(Matt
Fowles is a Senior Software Engineer for StreamBase, whose interests
include programming language, compiler, and virtual machine design.)
As the ponytail (and the tiny bio above) imply, my posts will focus on technical details such as language semantics, general programming issues, compiler design, or anything else I feel is nifty.
Bob Hagmann from Aleri recently posted a great piece on designing and debugging CEP apps; unfortunately, he leaves out what that process of debugging might actually look like. While some languages force you to spelunk through printf output or trace files to track down a bug, I have found that the returns from an integrated debugger are immeasurable (and greatly magnified by good design). StreamBase ships with a visual debugger built into its development environment, so I will expand on Bob's post with a concrete example using the StreamBase visual debugger. Consider the following sample application that continuously calculates Bollinger Bands for stock quotes (for those playing along at home this sample ships with StreamBase and can be loaded with "File -> Load StreamBase Sample...")
This app actually calculates Bollinger bands in two different ways, one using a simple moving average and the other using an exponential moving average. For simplicity, the two paths are separate branches of the main app, allowing each path to be debugged separately. Within each path, the calculation is divided into a first step, where the moving average and standard deviation are calculated, and a second step, where the intermediate results are used to calculate the Bollinger bands. This allows us to use the StreamBase debugger to inspect intermediate results and inspect their values.
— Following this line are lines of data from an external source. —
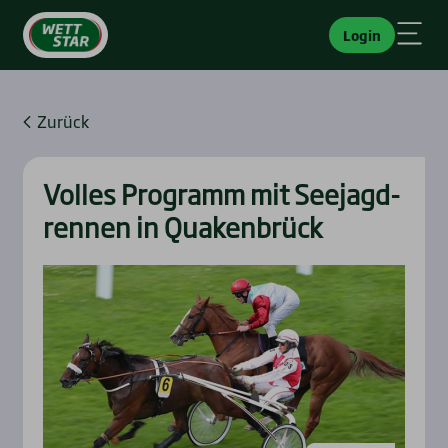
Login
Zurück
Vol­les Pro­gramm mit See­jagd­
ren­nen in Qua­ken­brück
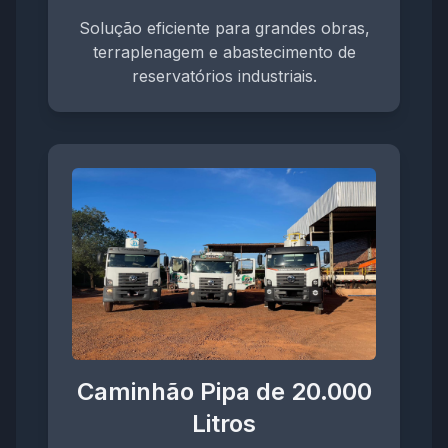
Solução eficiente para grandes obras,
terraplenagem e abastecimento de
reservatórios industriais.
Caminhão Pipa de 20.000
Litros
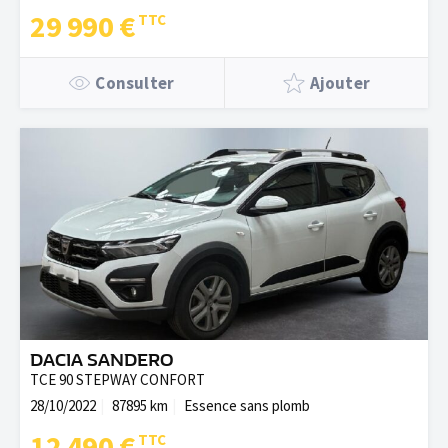
29 990 €
Consulter
Ajouter
DACIA SANDERO
TCE 90 STEPWAY CONFORT
28/10/2022
87895 km
Essence sans plomb
12 490 €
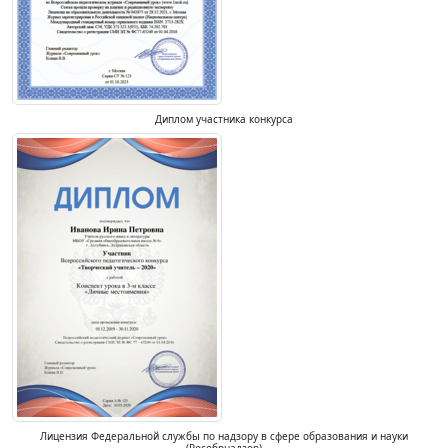
Диплом участника конкурса
Лицензия Федеральной службы по надзору в сфере образования и науки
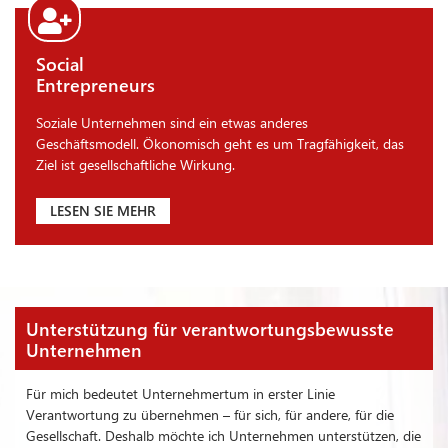
Social
Entrepreneurs
Soziale Unternehmen sind ein etwas anderes
Geschäftsmodell. Ökonomisch geht es um Tragfähigkeit, das
Ziel ist gesellschaftliche Wirkung.
LESEN SIE MEHR
Unterstützung für verantwortungsbewusste
Unternehmen
Für mich bedeutet Unternehmertum in erster Linie
Verantwortung zu übernehmen – für sich, für andere, für die
Gesellschaft. Deshalb möchte ich Unternehmen unterstützen, die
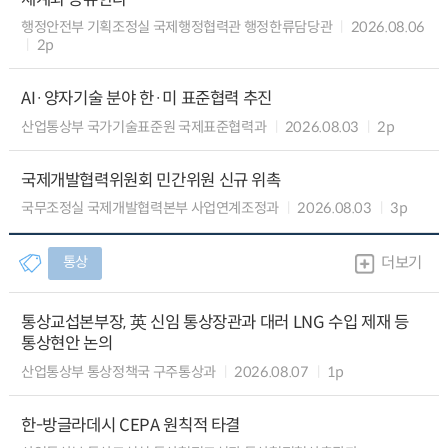
행정안전부 기획조정실 국제행정협력관 행정한류담당관
2026.08.06
2p
AI·양자기술 분야 한·미 표준협력 추진
산업통상부 국가기술표준원 국제표준협력과
2026.08.03
2p
국제개발협력위원회 민간위원 신규 위촉
국무조정실 국제개발협력본부 사업연계조정과
2026.08.03
3p
통상
더보기
통상교섭본부장, 英 신임 통상장관과 대러 LNG 수입 제재 등
통상현안 논의
산업통상부 통상정책국 구주통상과
2026.08.07
1p
한-방글라데시 CEPA 원칙적 타결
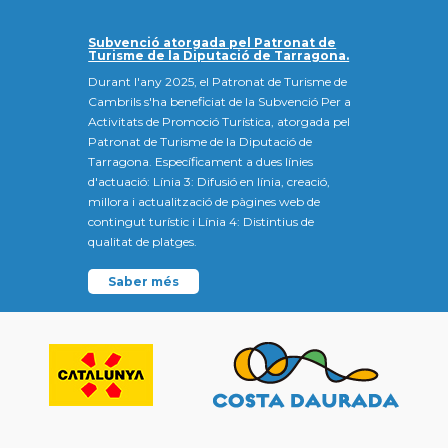
Subvenció atorgada pel Patronat de
Turisme de la Diputació de Tarragona.
Durant l'any 2025, el Patronat de Turisme de
Cambrils s'ha beneficiat de la Subvenció Per a
Activitats de Promoció Turística, atorgada pel
Patronat de Turisme de la Diputació de
Tarragona. Específicament a dues línies
d'actuació: Línia 3: Difusió en línia, creació,
millora i actualització de pàgines web de
contingut turístic i Línia 4: Distintius de
qualitat de platges.
Saber més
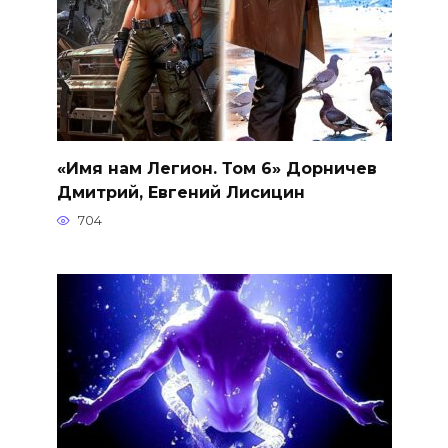
«Имя нам Легион. Том 6» Дорничев
Дмитрий, Евгений Лисицин
704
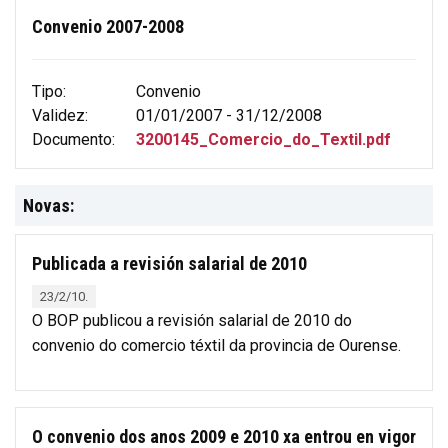
Convenio 2007-2008
Tipo:
Convenio
Validez:
01/01/2007 - 31/12/2008
Documento:
3200145_Comercio_do_Textil.pdf
Novas:
Publicada a revisión salarial de 2010
23/2/10.
O BOP publicou a revisión salarial de 2010 do
convenio do comercio téxtil da provincia de Ourense.
O convenio dos anos 2009 e 2010 xa entrou en vigor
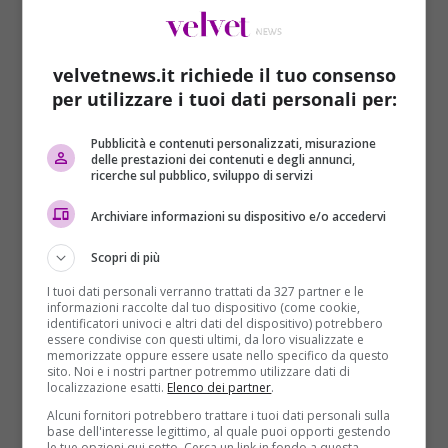
velvetnews.it richiede il tuo consenso
per utilizzare i tuoi dati personali per:
Pubblicità e contenuti personalizzati, misurazione
delle prestazioni dei contenuti e degli annunci,
ricerche sul pubblico, sviluppo di servizi
IUS SOLI
Archiviare informazioni su dispositivo e/o accedervi
Sullo Ius Soli, Gentiloni ha dichiarato: “Il modo
Scopri di più
migliore per archiviare lo Ius soli per molti anni
I tuoi dati personali verranno trattati da 327 partner e le
sarebbe stato quello di farlo bocciare.
Sono
informazioni raccolte dal tuo dispositivo (come cookie,
convintissimo dell’importanza di questa norma
, e
identificatori univoci e altri dati del dispositivo) potrebbero
essere condivise con questi ultimi, da loro visualizzate e
sappiamo che il futuro si gioca sulla nostra capacità
memorizzate oppure essere usate nello specifico da questo
di non escludere e di non respingere, perché chi
sito. Noi e i nostri partner potremmo utilizzare dati di
localizzazione esatti.
Elenco dei partner
.
semina esclusione e respinge raccoglie odio. Ma non
Alcuni fornitori potrebbero trattare i tuoi dati personali sulla
abbiamo avuto i numeri, non ci siamo riusciti. Vi
base dell'interesse legittimo, al quale puoi opporti gestendo
assicuro che da parte del governo non ci sono mai
le tue opzioni qui sotto. Cerca un link in fondo a questa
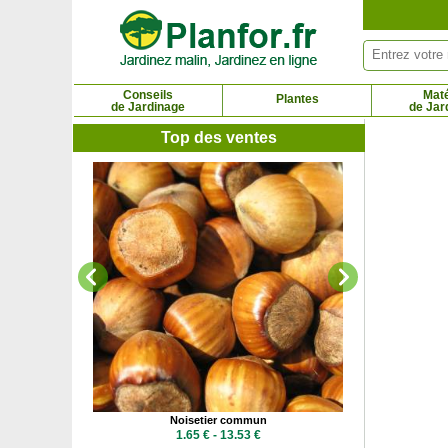
Panneau de gestion des cookies
Conseils
Maté
Plantes
de Jardinage
de Jar
Top des ventes
Noy
12.93
érile
Noisetier commun
9 €
1.65 € - 13.53 €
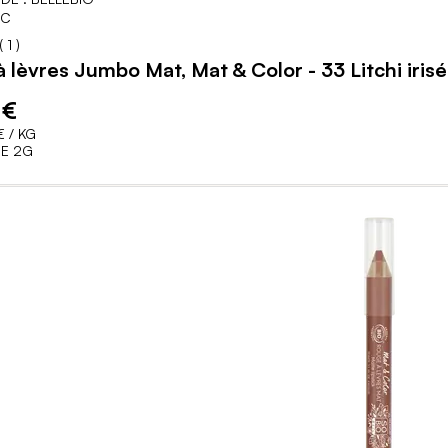
IC
60
100
% of
(
1
)
 lèvres Jumbo Mat, Mat & Color - 33 Litchi irisé
 €
€
/ KG
E 2G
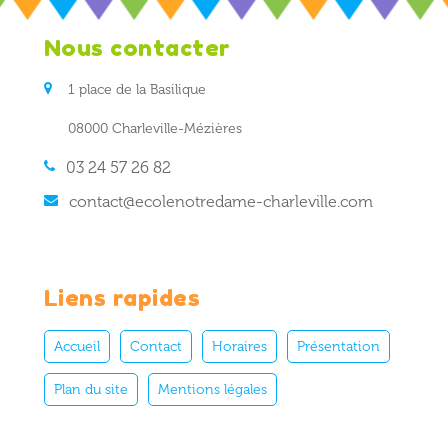
Nous contacter
1 place de la Basilique
08000 Charleville-Mézières
03 24 57 26 82
contact@ecolenotredame-charleville.com
Liens rapides
Accueil
Contact
Horaires
Présentation
Plan du site
Mentions légales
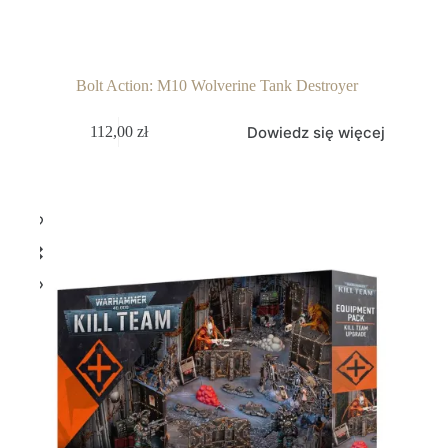
Bolt Action: M10 Wolverine Tank Destroyer
Dowiedz się więcej
112,00
zł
With the app paused at a breakpoint, we can inspect the fields of the current tuple or at any earlier point in the active data flow, allowing easy inspection of transformations and invariants that need to be maintained. The StreamBase debugger also lets the user modify the value of fields in the current frame before resuming execution, providing a simple way to test downstream components with hand crafted data.
Of course in an application this simple, one doesn't even need a debugger or careful design. But, when debugging a larger application like a smart order routing system, organizing your code into staged transformations where each stage is a submodule can be invaluable.
This
sort of design not only allows you to step into each module and debug
its inner workings separately, but it also provides clean abstraction
barriers for unit testing. And once you have unit tests for each stage
and a debugger to help you fix regressions, you will be free to
refactor, optimize, and extend your application with impunity.